When mice learned to associate one side of a chamber with receiving cocaine, animals that lacked the ASIC protein developed an even stronger preference for the “cocaine side” than control mice, suggesting that loss of ASIC had increased addiction behavior. The same result was seen for morphine, another drug of abuse, which has a different mechanism of action than cocaine.

"Always before, the data suggested that when you get rid of ASICs, learning and memory are impaired," Wemmie says. "So we expected the same trend when we studied reward-related learning and behavior and we were surprised to find the opposite."

In a second experiment, rats learned to press a lever to self-administer cocaine. Blocking or removing ASIC in the rat brains caused the animals to self-administer more cocaine than control animals. Conversely, increasing the amount of ASIC by over-expressing the protein seemed to decrease the animals’ craving for cocaine.

"There are many forms of addiction," says Wemmie, who also holds appointments in the UI Departments of Molecular Physiology and Biophysics and Neurosurgery, and with the Iowa City VA Medical Center. "We’d like to see if these mechanisms also apply to other addictions besides cocaine and morphine. And, we want to move forward to see if this pathway can be used to target addiction."

Novel neurotransmission

As the name suggests, acid-sensing ion channels are activated by acid, in the form of protons. This research and a second UI study recently published in PNAS show that protons and ASICs form a previously unrecognized neurotransmitter pair that helps neurons communicate in a novel way; and appear to influence several forms of learning and memory, including fear, as well as addiction.

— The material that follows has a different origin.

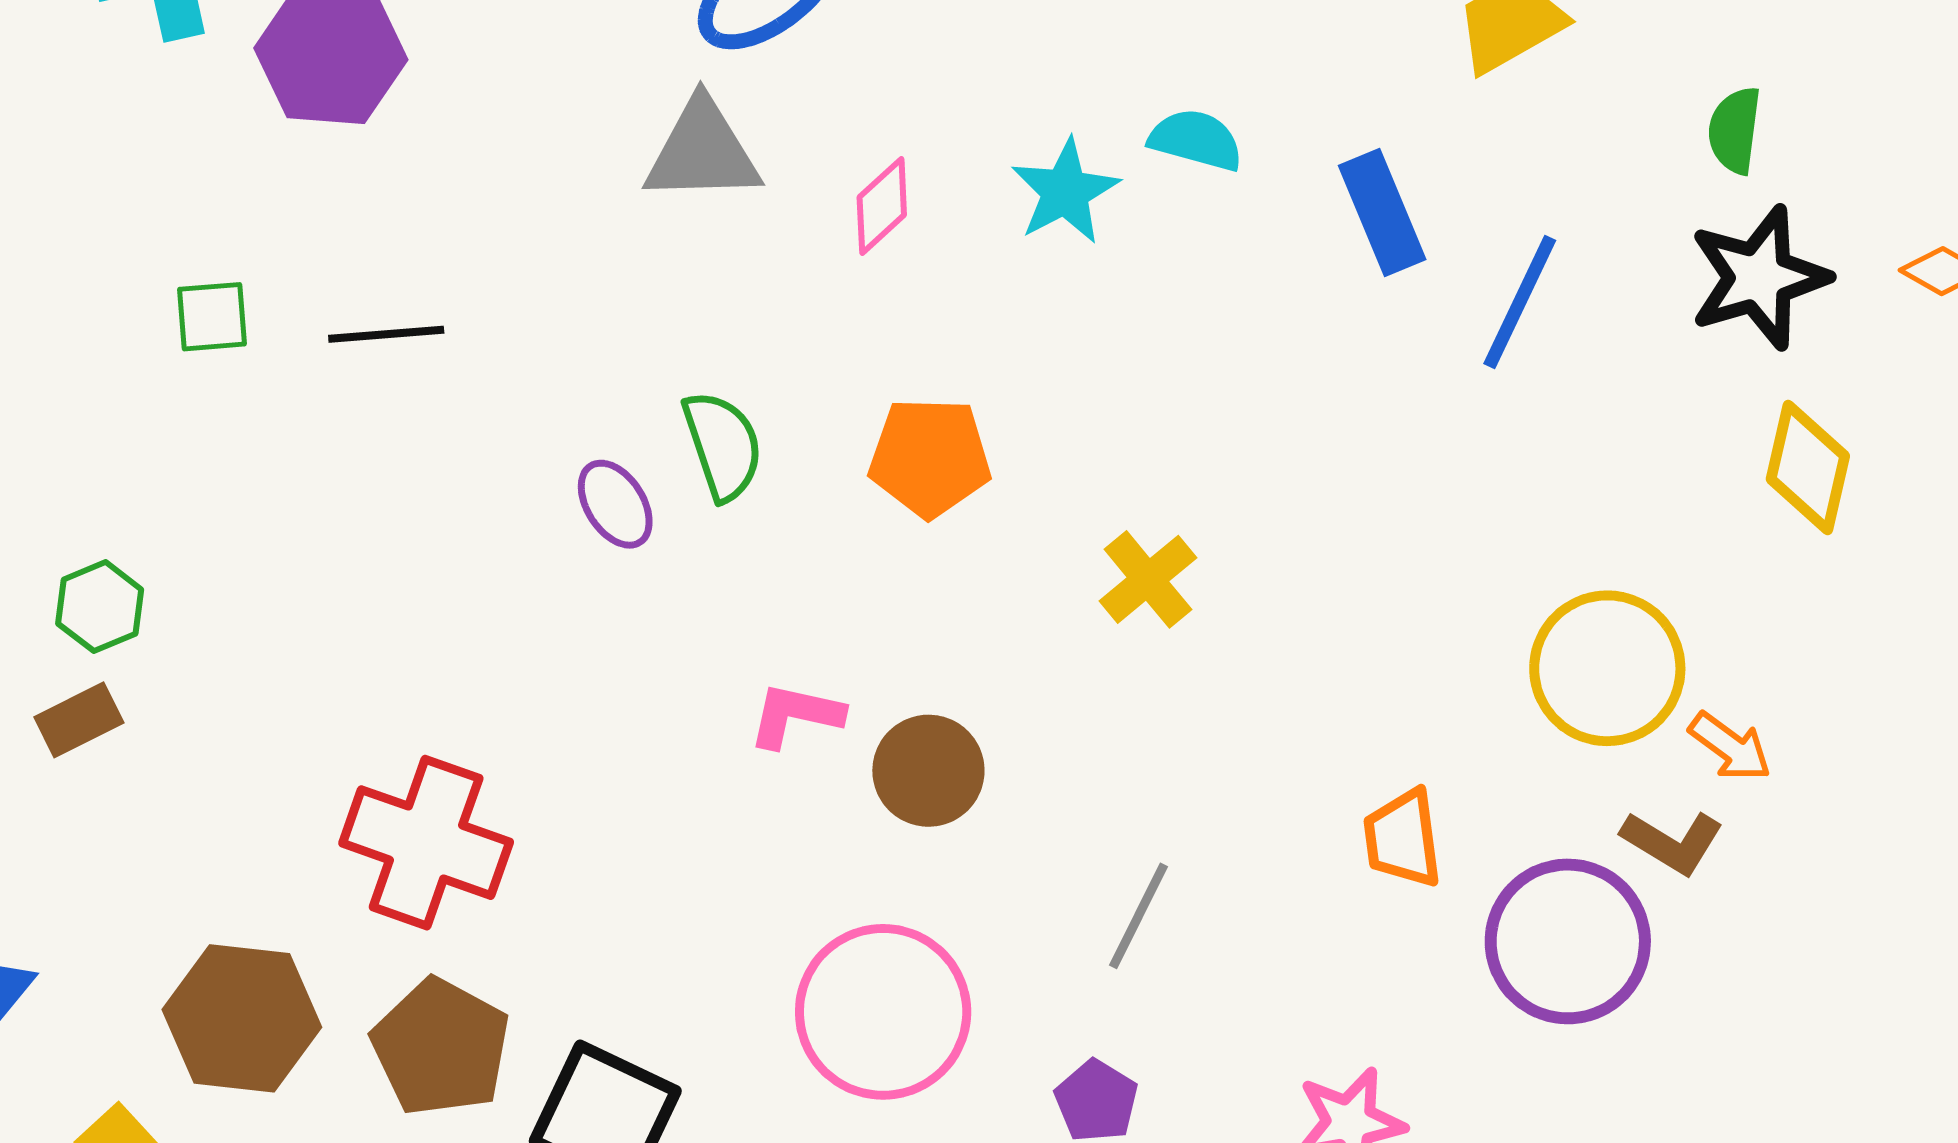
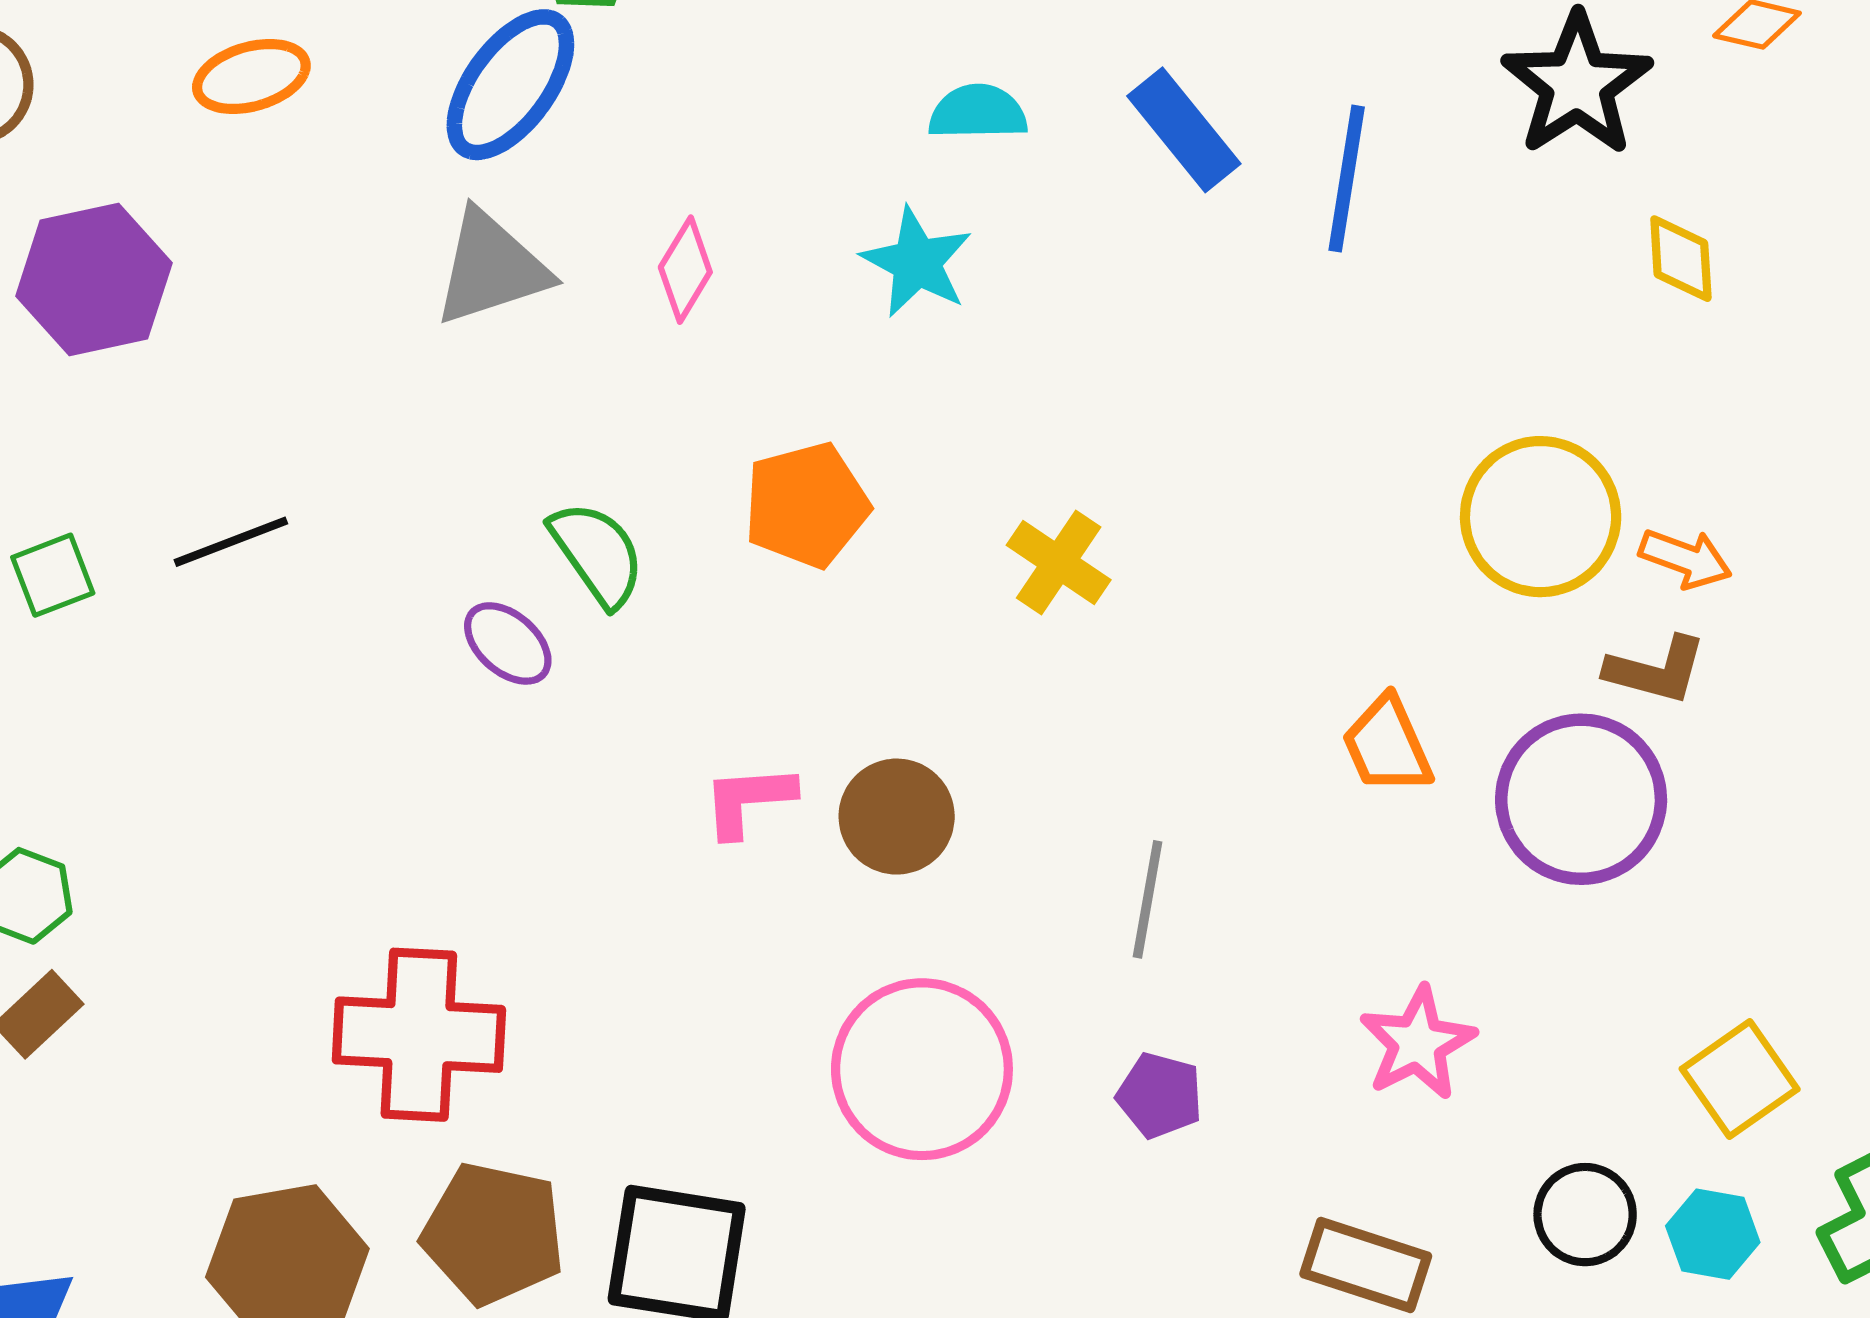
cyan star: (1065, 191) -> (917, 262), moved
yellow diamond: (1808, 467) -> (1681, 259), size x0.7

Manipulating the activity of ASICs or the level of protons (acidity) may provide a new way to treat addiction.

"We are still a long way from using these findings to create a therapy," notes Yuan Lu, co-first author and UI postdoctoral scholar. "The key significance of this study is that we have found new, different targets [that might allow us to inhibit the addiction behavior].”

Drugs change the brain

Previous research has shown that drug abuse and addiction physically alter the connections between neurons (synapses) that are important for the creation and storage of memories. Although normal learning requires synapses to be dynamic and plastic, exposure to addictive drugs abnormally increases synaptic plasticity in a way that is thought to underlie drug-related learning and addiction behaviors. The UI study found that absence of ASIC-proton mediated neurotransmission also increased synaptic plasticity in a way that resembled the changes created by addiction and drug withdrawal.

"It seemed like everything we looked at (physiology and structural changes) really paralleled what you would see in an animal undergoing drug withdrawal, even though these animals missing ASIC had never been exposed to drugs," Kreple says.

Overall the study findings suggest that ASIC-related neurotransmission in the nucleus accumbens may play a role in reducing synaptic plasticity and appropriately stabilizing synapses.